Both on January 18th and February 1st, many of us joined the Santa Clara County Office of Education Board Meeting, sharing our positive experiences with Summit and how it has become an integral part of our loved ones’ lives, much more than just an academic partnership. We are requesting the financial support and supervisory attention needed to keep Denali open.
We are also in the process of appraising Santa Clara County Office of Education board Trustees Joseph Di Salvo, Tara Sreekrishnan, Maimano Afzal Berta and Grace Mah, other local, state, and federal politicians. We know this is not likely to deliver immediate results, but it will hopefully help rectify the inequity gap in funding for charter schools, especially schools like Summit, that are dedicated to a truly diverse and inclusive student population. This funding gap is not unique to Summit Denali, but all Summit and charter schools. We need legislation to close that gap, but we need immediate help and support from the Summit Board.
While we have seen great success within the Denali classroom and within our inclusive community, we have faced logistical challenges. We did not always know where those classrooms would be. However, school is more than a building and over the decade our students have resiliently learned in many different locations. In 2022, the Summit Denali Family inaugurated our state of the art high school. Generations of Summit Denali families worked to build our high school campus, even when their own students would graduate before seeing the benefit.
We thought the “fight” was over when we proudly opened the high school and when a long term lease for Weddell Campus was secured. We know others in our Summit family were not as fortunate and were saddened at the loss of Rainier. The parents were forewarned in November 2019 of the decision to close its campus, a decision that was finalized in January 2020 by a unanimous vote…Although our facilities were secured, an even larger challenge loomed.
Structural inequities in California’s funding laws reduced Summit Denali’s per-pupil funding compared with neighboring schools. These inequities have been compounded by recent demographic changes that reduce Denali’s revenue while the school has to shoulder significant new expenses. We estimate that this inequity in funding at the local level costs Summit Denali High School approximately $1.6 million dollars a year. This will not be changed in the short term, but we must challenge it in the long term. Our current Denali families may never see this change, Summit Denali has never been about short-term individual gain, but about community support and social action. We see it every day in the passion of our students. Our future leaders.
But today, we are coming together again to ask the Summit Board, the current leaders of Summit Public Schools, not to give up, join our fight for the children we have bound to protect and educate.
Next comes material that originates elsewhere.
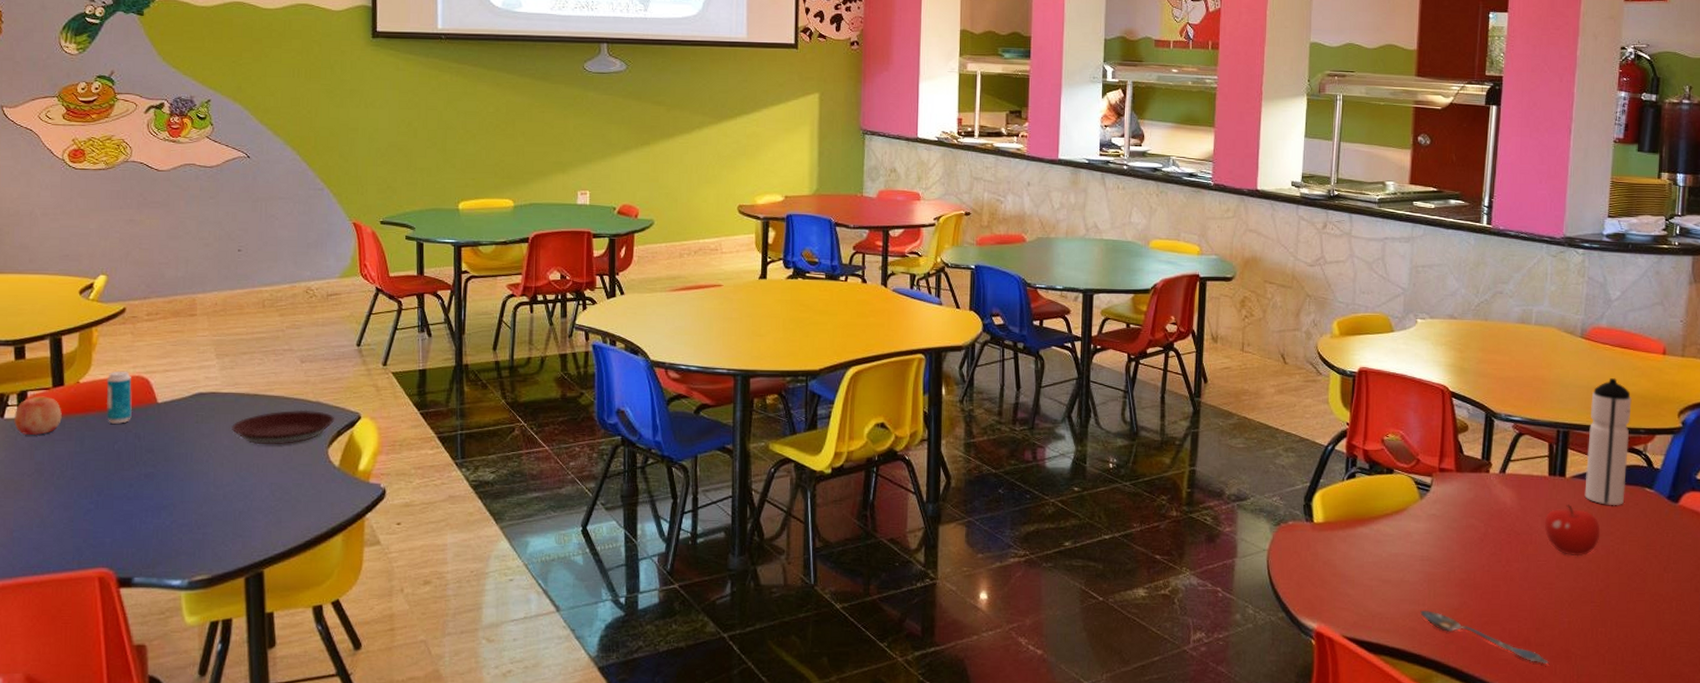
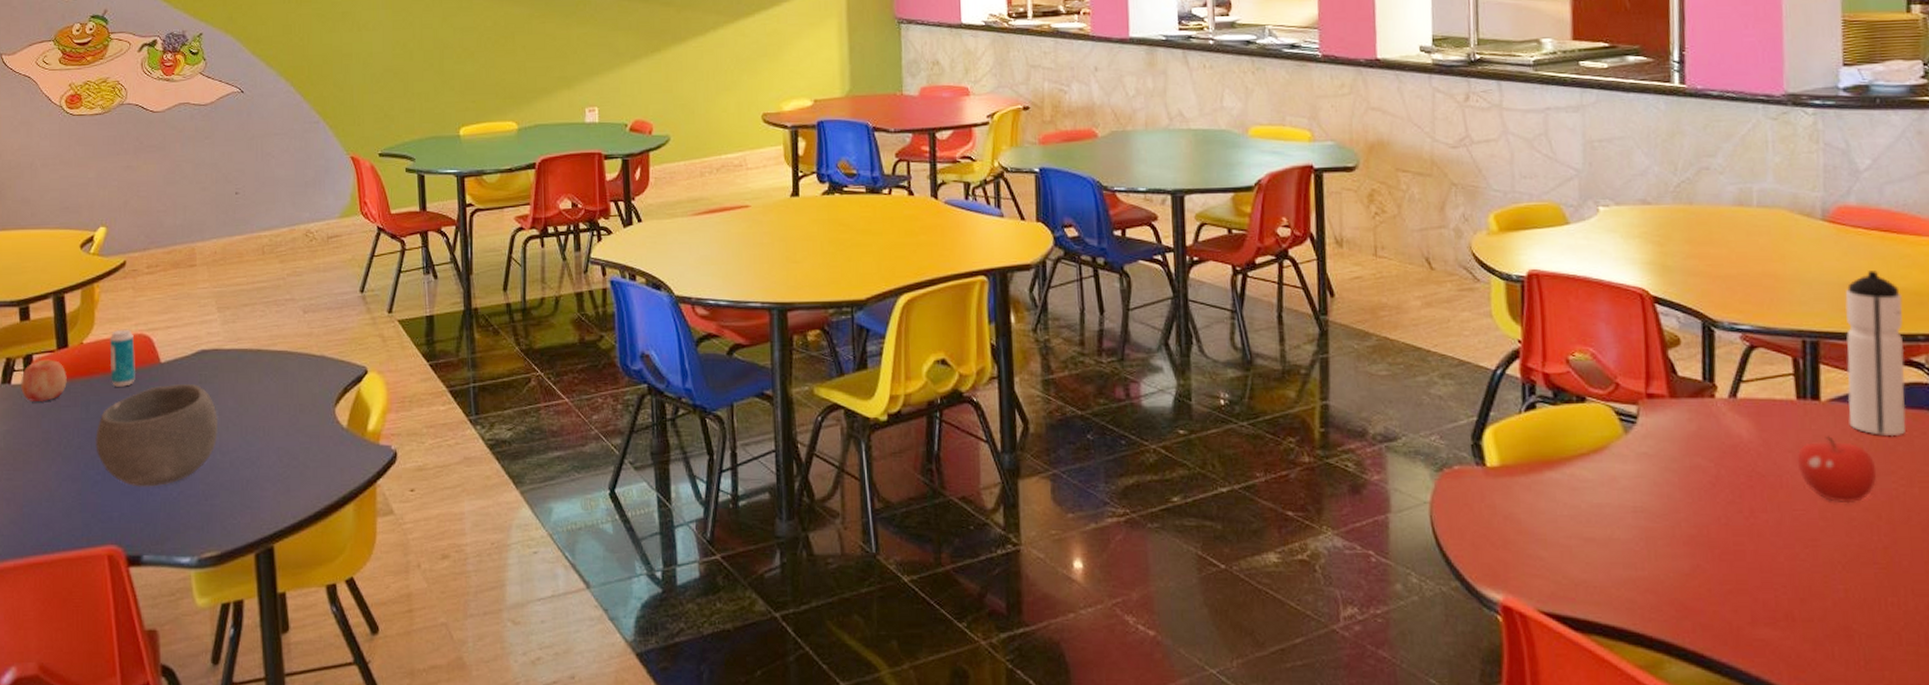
bowl: none [89,423,214,516] -> present [95,384,219,487]
plate: present [232,409,335,445] -> none [236,365,341,406]
spoon: present [1420,609,1549,665] -> none [1639,575,1822,646]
To collaborate with us and find a solution for our children and their future. Because the same fiduciary responsibility of all Summit Schools is also owed to Summit Denali.
Denali Parent Organization(DPO) is looking at:
- Transparency and collaboration to understand Denali’s financial, enrollment, and entity structure
- Corrective Action to resolve the gaps reported by DPO to Summit
- Alternatives to closure, including home office support, access to a line of credit for a special endowment fundraised for Denali with parents and community support
Furthermore, the Summit Board of Directors Meeting is currently scheduled at 1-3 pm, making it extremely difficult to attend for working parents. Given the huge community interest, we ask the Summit Board to reschedule it for the after work hours (5 pm and later), or schedule an additional meeting that working parents can attend. Teachers and Students who are other important stakeholders are unable to attend this important listening.
We are asking our fellow Summit Champions, The Summit Board, to join us Summit Denali parents in this and help us realize our mission Saving Summit Denali from closure.